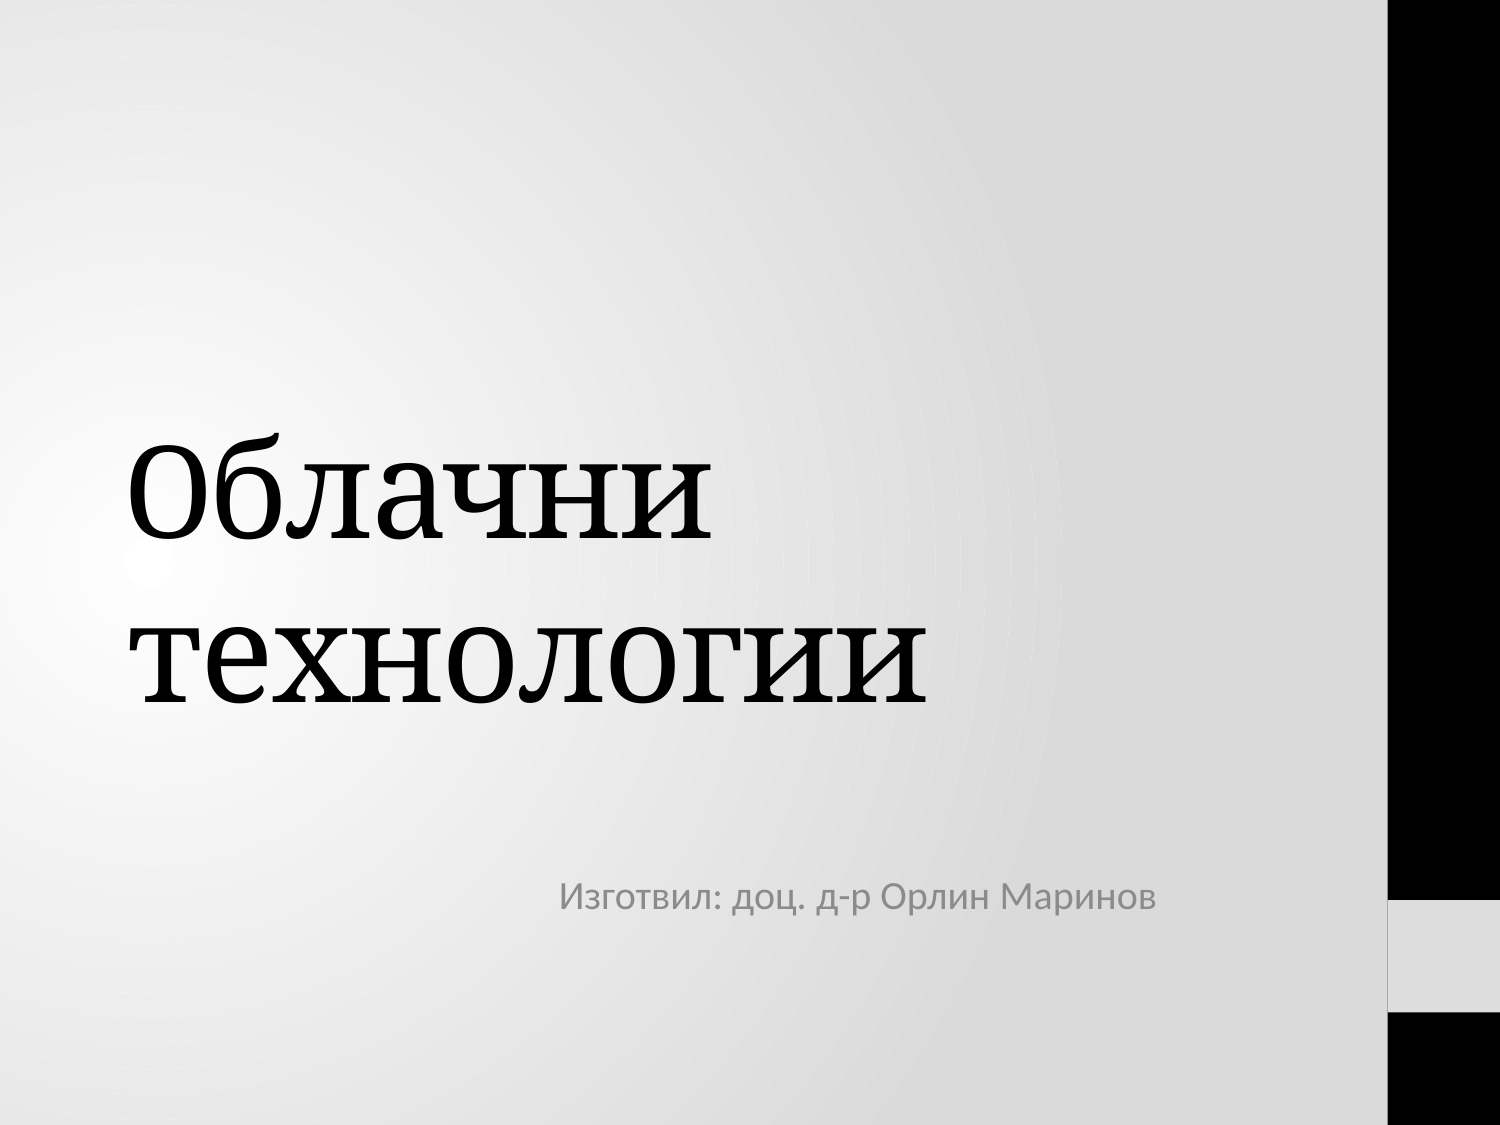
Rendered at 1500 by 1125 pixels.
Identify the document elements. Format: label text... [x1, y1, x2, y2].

title Oблачни технологии [112, 312, 1350, 738]
subtitle Изготвил: доц. д-р Орлин Маринов [112, 750, 1173, 925]
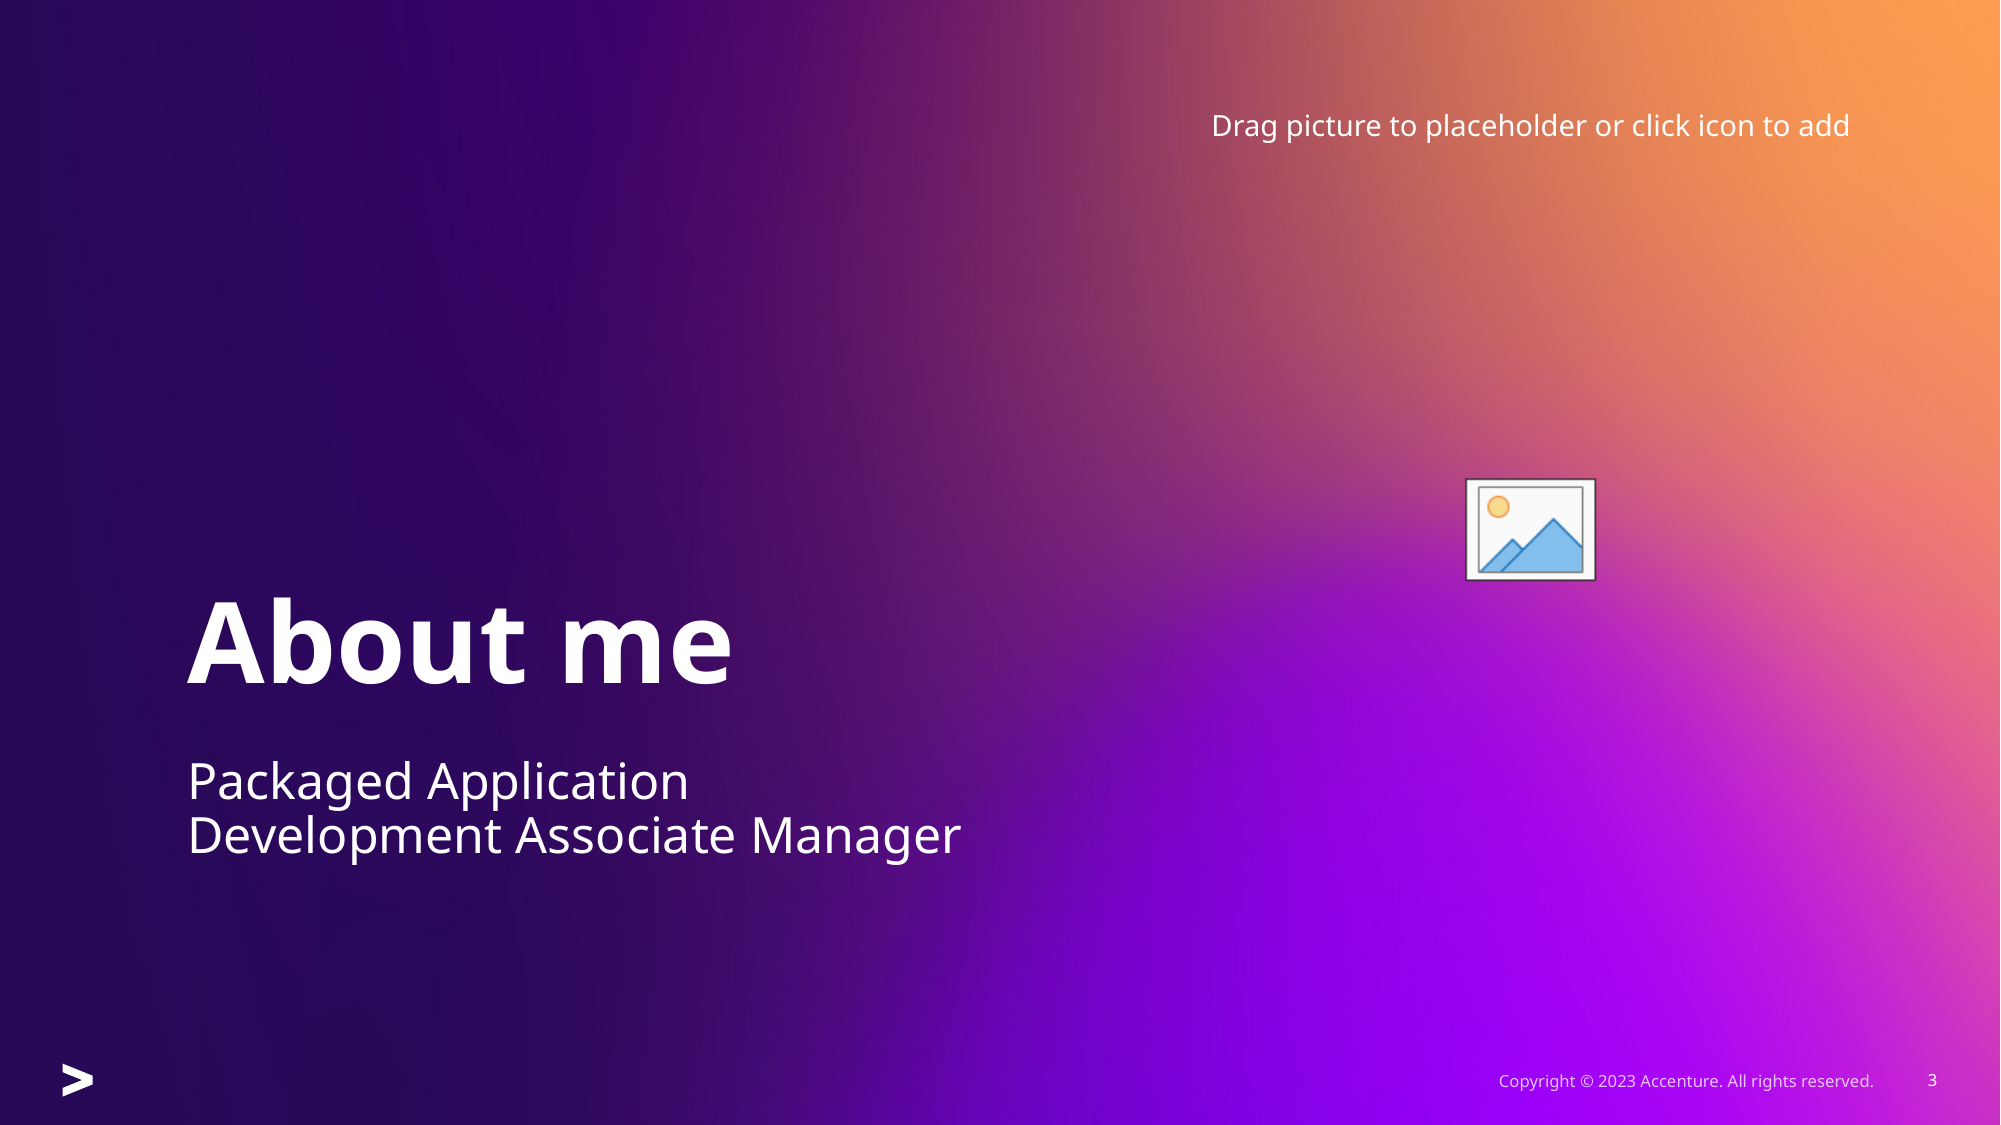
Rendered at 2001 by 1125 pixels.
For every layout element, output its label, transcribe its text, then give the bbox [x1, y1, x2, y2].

title About me [187, 62, 1000, 705]
picture [0, 0, 2000, 1125]
list Packaged Application Development Associate Manager [187, 756, 1000, 999]
slide_number 3 [1883, 1064, 1938, 1098]
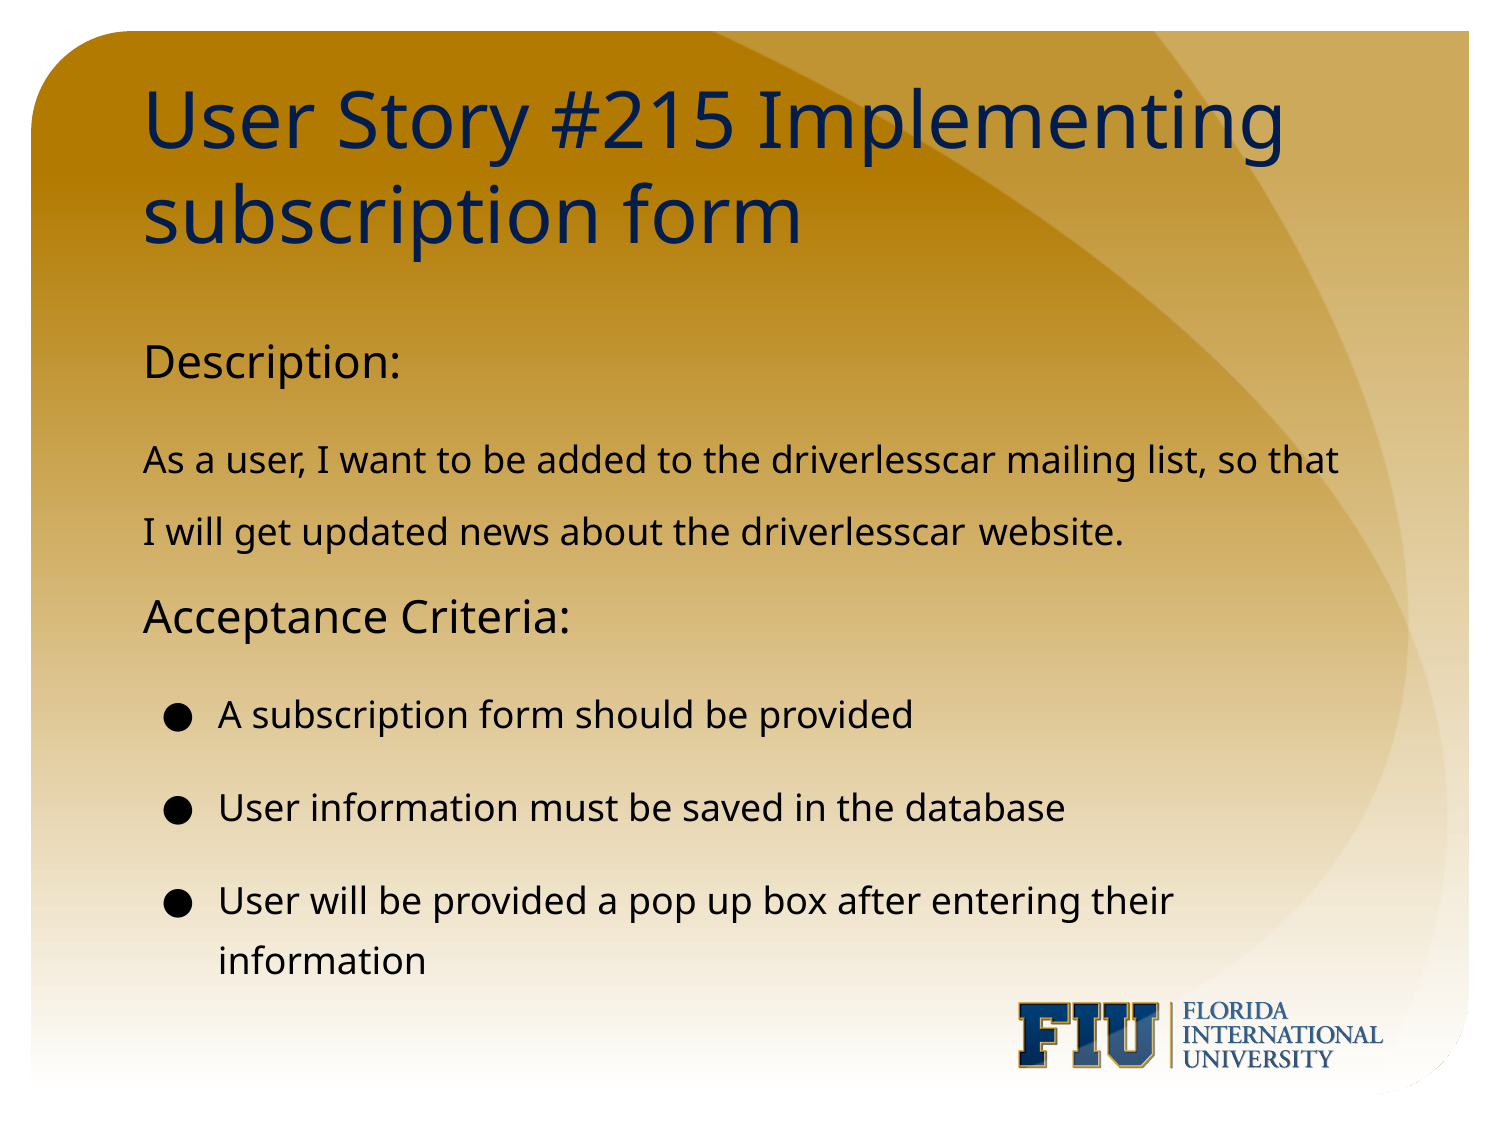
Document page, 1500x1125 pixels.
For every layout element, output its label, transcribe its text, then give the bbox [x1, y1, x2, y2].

**WORK TO BE COMPLETED:**
Take the lines above starting at the one containing "Identify the document" and ending at the one containing "Document page, 1500x1125 pixels.", and print them again exactly, without pictures.

**EXPECTED OUTPUT:**
Identify the document elements. Format: label text... [x1, y1, x2, y2].

title Oблачни технологии [112, 312, 1350, 738]
subtitle Изготвил: доц. д-р Орлин Маринов [112, 750, 1173, 925]
Rendered at 2001 by 1125 pixels.
For every layout element, output its label, transcribe its text, then give the bbox [x1, y1, x2, y2].

title About me [187, 62, 1000, 705]
picture [0, 0, 2000, 1125]
list Packaged Application Development Associate Manager [187, 756, 1000, 999]
slide_number 3 [1883, 1064, 1938, 1098]
Document page, 1500x1125 pixels.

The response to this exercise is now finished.